Lent, Anew

This is my seventeenth Lent as an Orthodox Christian -- which means I have now been Orthodox for longer than I was not Orthodox. But this is the first year I have really looked forward to Lent. I know I need it. My life feels out of balance, drifting, directionless, turned inward. I crave the peace that comes from humility, that only the most focused, demanding spirituality can provide. I think of Saydeh's words: "Lent is a joy." Yes.

Last week I rediscovered the Audio Bible I bought for Rob years ago. I decided to start it from the beginning. At first I found Jon Sherberg's voice uncannily dramatic, distracting. But after the first handful of chapters, I didn't hear his voice at all -- just the stories. Wow. It's been decades since I heard some of them, and it's as if I'm hearing them for the first time. They floated back to me in clumps as we sang the Canon of St. Andrew last week:

  • I have rivaled in transgression Adam the first-formed man, and I have found myself stripped naked of God, of the eternal Kingdom and its joy, because of my sins.
  • The Lord once rained down fire from heaven and consumed the land of Sodom. O my soul, flee like Lot to the mountain, and take refuge in Zoar before it is too late.
  • Leah is action, for she had many children; and Rachel is knowledge, for she endured great toil.  For without toil, O my soul, neither action nor contemplation will succeed.
  • Once Joseph was cast into a pit, O Lord and Master, as a figure of Thy Burial and Resurrection.  But what offering such as this shall I ever make to Thee?
  • David, the forefather of God, once sinned doubly, pierced with the arrow of adultery and the spear of murder. But thou, my soul, art more gravely sick than he, for worse than any acts are the impulses of thy will.
  • I have put before thee, my soul, Moses' account of the creation of the world, and after that all the recognized Scriptures that tell thee the story of the righteous and the wicked.  But thou, my soul, hast followed the second of these, not the first, and hast sinned against God.

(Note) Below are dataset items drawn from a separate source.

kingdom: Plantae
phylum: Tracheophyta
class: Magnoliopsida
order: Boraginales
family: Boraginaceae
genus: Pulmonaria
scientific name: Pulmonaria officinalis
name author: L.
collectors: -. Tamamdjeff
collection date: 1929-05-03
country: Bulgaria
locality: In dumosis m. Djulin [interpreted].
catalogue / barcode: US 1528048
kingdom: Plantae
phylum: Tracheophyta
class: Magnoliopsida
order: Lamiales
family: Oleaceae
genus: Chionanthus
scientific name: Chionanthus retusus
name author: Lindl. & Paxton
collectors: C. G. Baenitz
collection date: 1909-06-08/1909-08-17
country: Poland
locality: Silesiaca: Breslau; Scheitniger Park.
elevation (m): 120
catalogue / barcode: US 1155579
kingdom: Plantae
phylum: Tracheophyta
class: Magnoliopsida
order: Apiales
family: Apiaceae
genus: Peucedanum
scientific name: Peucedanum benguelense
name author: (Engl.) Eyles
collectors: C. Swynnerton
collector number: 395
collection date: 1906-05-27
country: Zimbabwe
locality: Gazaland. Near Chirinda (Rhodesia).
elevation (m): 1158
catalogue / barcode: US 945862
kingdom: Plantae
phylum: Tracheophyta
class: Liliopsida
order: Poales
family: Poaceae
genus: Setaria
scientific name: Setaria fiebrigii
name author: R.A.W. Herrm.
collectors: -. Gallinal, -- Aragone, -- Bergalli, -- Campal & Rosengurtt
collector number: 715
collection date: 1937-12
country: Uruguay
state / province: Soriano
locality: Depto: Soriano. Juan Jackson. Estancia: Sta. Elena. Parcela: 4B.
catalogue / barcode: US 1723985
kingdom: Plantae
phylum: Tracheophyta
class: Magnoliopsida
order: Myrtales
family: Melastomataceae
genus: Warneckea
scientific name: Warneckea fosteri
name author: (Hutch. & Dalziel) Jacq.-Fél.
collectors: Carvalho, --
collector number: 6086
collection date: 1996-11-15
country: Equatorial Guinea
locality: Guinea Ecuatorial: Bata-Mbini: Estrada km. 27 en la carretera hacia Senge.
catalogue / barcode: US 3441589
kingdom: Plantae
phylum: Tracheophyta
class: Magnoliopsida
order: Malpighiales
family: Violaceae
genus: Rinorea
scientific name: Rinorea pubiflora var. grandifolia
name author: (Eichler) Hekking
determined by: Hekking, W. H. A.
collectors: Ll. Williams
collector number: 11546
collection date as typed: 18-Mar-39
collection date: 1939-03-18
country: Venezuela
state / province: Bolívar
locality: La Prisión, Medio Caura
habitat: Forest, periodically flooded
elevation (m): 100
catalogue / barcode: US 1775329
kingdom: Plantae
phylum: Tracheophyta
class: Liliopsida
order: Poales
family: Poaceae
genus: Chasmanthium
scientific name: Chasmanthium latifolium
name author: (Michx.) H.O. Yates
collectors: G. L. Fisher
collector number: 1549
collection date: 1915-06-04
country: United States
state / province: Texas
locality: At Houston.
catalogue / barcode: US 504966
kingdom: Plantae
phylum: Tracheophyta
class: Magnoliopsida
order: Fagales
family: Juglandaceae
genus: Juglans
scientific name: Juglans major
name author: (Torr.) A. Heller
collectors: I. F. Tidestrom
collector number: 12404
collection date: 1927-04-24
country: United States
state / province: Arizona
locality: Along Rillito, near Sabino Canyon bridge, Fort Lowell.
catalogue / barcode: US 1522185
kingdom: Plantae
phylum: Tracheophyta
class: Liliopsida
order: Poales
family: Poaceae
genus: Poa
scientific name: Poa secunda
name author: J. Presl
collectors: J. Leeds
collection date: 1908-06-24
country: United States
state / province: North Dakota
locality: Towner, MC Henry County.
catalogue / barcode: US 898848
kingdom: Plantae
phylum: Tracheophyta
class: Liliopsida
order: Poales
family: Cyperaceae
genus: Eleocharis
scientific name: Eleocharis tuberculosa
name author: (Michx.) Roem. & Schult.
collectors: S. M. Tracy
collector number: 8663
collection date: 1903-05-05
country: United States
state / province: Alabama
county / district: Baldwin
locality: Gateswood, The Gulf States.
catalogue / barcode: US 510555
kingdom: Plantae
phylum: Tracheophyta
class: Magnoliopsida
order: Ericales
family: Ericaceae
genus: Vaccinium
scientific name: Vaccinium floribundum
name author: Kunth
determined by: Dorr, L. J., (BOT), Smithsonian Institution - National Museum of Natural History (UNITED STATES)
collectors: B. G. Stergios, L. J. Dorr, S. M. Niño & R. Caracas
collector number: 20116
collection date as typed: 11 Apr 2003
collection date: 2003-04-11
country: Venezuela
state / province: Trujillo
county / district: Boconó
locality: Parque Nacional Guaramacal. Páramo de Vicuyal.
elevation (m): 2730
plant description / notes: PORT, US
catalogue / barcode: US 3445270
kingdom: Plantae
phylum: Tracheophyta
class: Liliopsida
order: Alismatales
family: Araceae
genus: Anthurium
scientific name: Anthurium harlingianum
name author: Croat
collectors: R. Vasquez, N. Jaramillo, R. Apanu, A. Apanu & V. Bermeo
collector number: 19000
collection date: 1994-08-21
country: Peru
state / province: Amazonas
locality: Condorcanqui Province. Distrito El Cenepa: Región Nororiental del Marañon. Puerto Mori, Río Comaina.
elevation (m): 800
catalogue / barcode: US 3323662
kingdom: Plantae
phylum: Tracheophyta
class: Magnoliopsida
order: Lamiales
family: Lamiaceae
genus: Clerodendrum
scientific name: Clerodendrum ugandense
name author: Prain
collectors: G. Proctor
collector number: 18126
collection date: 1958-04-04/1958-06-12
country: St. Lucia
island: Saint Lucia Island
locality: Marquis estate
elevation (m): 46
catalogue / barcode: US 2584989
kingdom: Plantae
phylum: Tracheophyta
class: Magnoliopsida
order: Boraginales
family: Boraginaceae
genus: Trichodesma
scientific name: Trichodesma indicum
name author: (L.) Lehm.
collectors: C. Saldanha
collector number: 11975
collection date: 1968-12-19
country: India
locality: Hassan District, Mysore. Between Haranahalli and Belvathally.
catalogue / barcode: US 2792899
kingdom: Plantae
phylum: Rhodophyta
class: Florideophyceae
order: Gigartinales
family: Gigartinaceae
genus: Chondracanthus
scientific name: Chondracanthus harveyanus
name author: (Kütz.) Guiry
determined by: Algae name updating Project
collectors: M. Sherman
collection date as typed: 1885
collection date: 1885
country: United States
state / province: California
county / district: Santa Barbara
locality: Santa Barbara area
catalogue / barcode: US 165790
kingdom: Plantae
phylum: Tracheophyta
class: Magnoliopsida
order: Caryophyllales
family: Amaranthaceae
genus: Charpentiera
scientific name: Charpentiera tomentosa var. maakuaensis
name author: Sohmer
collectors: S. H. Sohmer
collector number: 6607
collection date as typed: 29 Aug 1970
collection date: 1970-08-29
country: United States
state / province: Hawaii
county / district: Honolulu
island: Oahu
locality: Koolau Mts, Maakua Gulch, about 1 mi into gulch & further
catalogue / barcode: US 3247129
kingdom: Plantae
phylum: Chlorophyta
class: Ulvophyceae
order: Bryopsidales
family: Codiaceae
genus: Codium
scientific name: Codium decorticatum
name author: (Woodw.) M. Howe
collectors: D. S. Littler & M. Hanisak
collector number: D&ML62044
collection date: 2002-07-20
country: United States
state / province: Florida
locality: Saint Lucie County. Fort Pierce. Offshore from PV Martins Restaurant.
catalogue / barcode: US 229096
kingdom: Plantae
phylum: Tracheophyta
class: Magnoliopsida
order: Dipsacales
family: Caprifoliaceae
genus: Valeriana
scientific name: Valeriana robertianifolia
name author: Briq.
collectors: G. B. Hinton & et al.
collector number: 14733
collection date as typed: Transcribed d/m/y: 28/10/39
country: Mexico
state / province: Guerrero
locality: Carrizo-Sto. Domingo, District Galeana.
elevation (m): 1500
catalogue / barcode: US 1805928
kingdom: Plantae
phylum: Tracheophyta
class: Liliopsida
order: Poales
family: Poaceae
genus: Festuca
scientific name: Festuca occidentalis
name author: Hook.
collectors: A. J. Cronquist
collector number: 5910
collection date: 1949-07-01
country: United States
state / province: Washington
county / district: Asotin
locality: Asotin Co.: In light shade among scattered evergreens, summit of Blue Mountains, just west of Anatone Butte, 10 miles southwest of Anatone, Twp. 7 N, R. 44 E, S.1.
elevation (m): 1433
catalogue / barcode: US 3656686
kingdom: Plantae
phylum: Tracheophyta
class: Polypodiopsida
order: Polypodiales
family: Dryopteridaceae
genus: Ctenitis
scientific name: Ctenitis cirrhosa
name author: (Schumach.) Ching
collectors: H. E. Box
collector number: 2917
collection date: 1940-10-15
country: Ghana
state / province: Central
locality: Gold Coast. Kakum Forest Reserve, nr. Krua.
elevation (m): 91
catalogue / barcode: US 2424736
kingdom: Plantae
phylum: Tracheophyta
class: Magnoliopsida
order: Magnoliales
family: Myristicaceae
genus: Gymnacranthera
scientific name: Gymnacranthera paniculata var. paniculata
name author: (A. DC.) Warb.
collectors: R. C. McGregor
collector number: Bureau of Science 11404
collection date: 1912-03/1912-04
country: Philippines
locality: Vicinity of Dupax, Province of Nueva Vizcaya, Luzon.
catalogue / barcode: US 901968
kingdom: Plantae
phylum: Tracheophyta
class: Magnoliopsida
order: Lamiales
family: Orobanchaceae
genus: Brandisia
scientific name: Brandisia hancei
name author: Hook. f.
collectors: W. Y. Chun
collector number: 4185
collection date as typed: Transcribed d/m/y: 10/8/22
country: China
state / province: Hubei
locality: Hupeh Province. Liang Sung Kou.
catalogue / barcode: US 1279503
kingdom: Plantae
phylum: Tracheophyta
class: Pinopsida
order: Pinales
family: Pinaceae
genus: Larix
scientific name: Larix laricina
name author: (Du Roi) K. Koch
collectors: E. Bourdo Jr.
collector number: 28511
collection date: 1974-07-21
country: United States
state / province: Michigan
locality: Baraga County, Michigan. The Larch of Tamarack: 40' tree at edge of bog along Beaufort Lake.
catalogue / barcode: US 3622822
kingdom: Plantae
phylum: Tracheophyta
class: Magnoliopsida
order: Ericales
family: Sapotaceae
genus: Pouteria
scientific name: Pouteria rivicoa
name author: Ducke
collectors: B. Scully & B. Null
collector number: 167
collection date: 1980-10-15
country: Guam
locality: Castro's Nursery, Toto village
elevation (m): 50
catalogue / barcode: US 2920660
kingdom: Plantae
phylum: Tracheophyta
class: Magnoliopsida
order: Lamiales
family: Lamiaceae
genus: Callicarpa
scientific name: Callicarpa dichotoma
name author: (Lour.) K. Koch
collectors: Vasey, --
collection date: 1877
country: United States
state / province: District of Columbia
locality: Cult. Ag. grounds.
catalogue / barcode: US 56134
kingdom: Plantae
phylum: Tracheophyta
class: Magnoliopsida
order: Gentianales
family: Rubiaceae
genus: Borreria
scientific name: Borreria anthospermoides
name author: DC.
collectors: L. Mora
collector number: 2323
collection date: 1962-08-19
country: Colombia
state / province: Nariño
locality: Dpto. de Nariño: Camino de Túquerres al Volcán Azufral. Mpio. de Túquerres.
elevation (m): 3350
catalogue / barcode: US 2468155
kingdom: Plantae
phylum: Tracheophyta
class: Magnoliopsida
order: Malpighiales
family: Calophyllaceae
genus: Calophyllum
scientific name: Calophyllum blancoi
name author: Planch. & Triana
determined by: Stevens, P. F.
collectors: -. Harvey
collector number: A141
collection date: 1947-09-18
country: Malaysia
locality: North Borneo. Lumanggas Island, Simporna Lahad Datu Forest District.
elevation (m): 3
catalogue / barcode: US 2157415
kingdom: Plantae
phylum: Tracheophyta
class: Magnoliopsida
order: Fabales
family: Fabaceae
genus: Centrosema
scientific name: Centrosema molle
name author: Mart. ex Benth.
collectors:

About halfway through the 90-minute service on Tuesday, I finally started to pray, really pray. And just then, I caught the eye of a tiny baby who was nestled in a blanket on the floor, on the other side of the wooden lectern where my music rested. As I bowed and reached for the floor with my fingertips, she gave me the full-body smile only a baby can deliver, and I had to smile back. There is joy, too, even in the midst of repentance. Maybe the repentance is what brings the joy in the first place.